#### [Instructions for the task]
Return each of the following lines word for word, with no changes.

Source data START

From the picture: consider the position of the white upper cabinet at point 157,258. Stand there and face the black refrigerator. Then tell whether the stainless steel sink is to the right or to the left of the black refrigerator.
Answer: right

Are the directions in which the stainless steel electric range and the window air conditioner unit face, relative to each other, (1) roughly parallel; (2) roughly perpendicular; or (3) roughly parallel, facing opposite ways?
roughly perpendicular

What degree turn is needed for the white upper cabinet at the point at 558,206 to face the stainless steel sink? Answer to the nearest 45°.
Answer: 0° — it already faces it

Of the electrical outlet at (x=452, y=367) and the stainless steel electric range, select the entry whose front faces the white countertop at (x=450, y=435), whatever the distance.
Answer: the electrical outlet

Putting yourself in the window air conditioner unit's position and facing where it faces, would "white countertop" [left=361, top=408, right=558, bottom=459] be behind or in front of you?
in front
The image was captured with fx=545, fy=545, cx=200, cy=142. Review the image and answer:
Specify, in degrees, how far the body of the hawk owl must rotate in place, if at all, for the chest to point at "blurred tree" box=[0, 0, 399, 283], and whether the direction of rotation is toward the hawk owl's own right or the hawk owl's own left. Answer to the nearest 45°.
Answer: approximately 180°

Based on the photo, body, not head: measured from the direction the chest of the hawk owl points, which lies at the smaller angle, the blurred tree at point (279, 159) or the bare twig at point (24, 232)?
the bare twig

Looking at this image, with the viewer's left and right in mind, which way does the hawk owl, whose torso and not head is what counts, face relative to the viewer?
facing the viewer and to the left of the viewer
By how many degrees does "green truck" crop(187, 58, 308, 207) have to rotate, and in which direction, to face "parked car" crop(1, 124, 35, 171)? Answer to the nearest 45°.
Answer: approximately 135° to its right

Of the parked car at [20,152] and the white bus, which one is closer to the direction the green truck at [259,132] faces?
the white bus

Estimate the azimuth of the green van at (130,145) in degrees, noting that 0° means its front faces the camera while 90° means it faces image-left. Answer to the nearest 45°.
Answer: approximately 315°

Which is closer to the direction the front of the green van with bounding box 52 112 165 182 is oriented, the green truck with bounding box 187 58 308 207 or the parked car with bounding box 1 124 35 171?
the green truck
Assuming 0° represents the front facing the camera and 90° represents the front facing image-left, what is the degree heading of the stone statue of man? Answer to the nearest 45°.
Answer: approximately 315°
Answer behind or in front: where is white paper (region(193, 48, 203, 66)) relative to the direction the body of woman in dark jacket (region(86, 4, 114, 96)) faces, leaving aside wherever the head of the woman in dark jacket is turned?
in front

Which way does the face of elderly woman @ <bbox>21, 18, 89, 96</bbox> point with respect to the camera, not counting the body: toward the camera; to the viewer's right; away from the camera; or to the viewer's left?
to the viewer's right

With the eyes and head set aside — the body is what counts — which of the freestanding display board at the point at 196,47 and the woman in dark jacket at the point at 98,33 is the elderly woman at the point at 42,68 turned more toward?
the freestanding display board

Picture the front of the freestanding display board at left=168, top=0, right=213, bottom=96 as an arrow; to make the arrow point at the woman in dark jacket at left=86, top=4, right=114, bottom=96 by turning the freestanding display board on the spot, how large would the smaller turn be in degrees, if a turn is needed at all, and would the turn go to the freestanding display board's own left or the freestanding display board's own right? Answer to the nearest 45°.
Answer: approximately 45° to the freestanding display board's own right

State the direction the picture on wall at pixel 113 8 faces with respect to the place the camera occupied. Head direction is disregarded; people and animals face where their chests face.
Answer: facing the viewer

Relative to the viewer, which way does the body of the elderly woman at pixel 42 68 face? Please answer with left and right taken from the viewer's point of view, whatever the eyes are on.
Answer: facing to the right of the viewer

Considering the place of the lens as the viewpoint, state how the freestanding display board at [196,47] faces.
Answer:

Source data END

#### [Written answer]
From the picture: consider the position of the white upper cabinet at point 157,258. Stand there and face the black refrigerator. Then tell whether the stainless steel sink is to the right or to the left of the black refrigerator.
Answer: right

Are the directions in which the stainless steel electric range and the window air conditioner unit face, relative to each other, (1) roughly parallel; (2) roughly perpendicular; or (3) roughly parallel, facing opposite ways?
roughly perpendicular

What degree turn is needed for the white upper cabinet at the point at 558,206 to face the stainless steel sink? Answer to the nearest 45°.
Answer: 0° — it already faces it

Of the electrical outlet at (x=452, y=367) and the stainless steel electric range, select the entry whose front faces the white countertop at (x=450, y=435), whatever the distance.
Answer: the electrical outlet

Putting yourself in the window air conditioner unit's position and facing where it faces, would "white countertop" [left=361, top=408, right=558, bottom=459] be behind or in front of you?
in front
The image was captured with fx=545, fy=545, cx=200, cy=142. Review the image and answer:
Specify, in degrees, how far the body of the hawk owl must rotate in place, if at all, for the chest to point at "blurred tree" box=[0, 0, 399, 283], and whether the direction of rotation is toward the hawk owl's own right or the hawk owl's own left. Answer to the nearest 45°.
Answer: approximately 180°

Based on the photo, body, not head: measured from the direction the chest of the hawk owl points, which lies at the smaller angle, the blurred tree at point (279, 159) or the bare twig at point (24, 232)?
the bare twig

Looking at this image, with the viewer's left and right in mind, which way does the hawk owl, whose torso and not head is what counts, face relative to the viewer?
facing the viewer and to the left of the viewer
By how many degrees does "green truck" crop(187, 58, 308, 207) have to rotate, and in which direction, to face "parked car" crop(1, 124, 35, 171)? Answer to the nearest 45°.
Answer: approximately 135° to its right

Of the parked car at [20,152] and the white bus, which one is closer to the direction the green truck at [259,132] faces?
the white bus

Estimate the azimuth of the green van at (130,145) in degrees, noting that 0° means its front faces the camera while 90° means it faces image-left. Answer to the nearest 45°.
Answer: approximately 315°

Which is closer to the direction the front of the green van with bounding box 52 112 165 182 is oriented, the green truck with bounding box 187 58 308 207 or the parked car with bounding box 1 124 35 171?
the green truck
Assuming 0° represents the front facing the camera and 90° represents the front facing image-left, what is the degree heading of the stone statue of man? Answer to the nearest 45°.
Answer: approximately 315°
Answer behind or in front: where is white paper (region(193, 48, 203, 66)) relative to the direction the body of woman in dark jacket (region(86, 4, 114, 96)) faces, leaving aside wherever the head of the woman in dark jacket is turned?
in front

Which way does the face of elderly woman @ <bbox>21, 18, 89, 96</bbox> point with respect to the camera, not counting the body: toward the camera; to the viewer's right; away from the camera; or to the viewer's left?
to the viewer's right

With the eyes and head set aside — the body is what counts — which of the freestanding display board at the point at 196,47 and the woman in dark jacket at the point at 98,33 is the elderly woman at the point at 42,68 turned more toward?
the freestanding display board

Picture the front of the freestanding display board at left=168, top=0, right=213, bottom=96 as an arrow; to make the arrow point at the woman in dark jacket at left=86, top=4, right=114, bottom=96 by turning the freestanding display board on the spot, how large would the smaller turn be in degrees, if a turn is needed at all, and would the turn go to the freestanding display board's own left or the freestanding display board's own right? Answer to the nearest 45°.
Answer: approximately 45° to the freestanding display board's own right

State the direction the picture on wall at pixel 113 8 faces with respect to the place the camera occupied. Head direction is disregarded; people and animals face where their chests face.
Answer: facing the viewer

Relative to the viewer, which way does the body of the elderly woman at pixel 42 68 face? Please answer with left and right taken from the viewer's point of view, whatever the eyes are on.
Answer: facing to the right of the viewer

Considering the place of the lens as the viewpoint, state how the freestanding display board at [196,47] faces.
Answer:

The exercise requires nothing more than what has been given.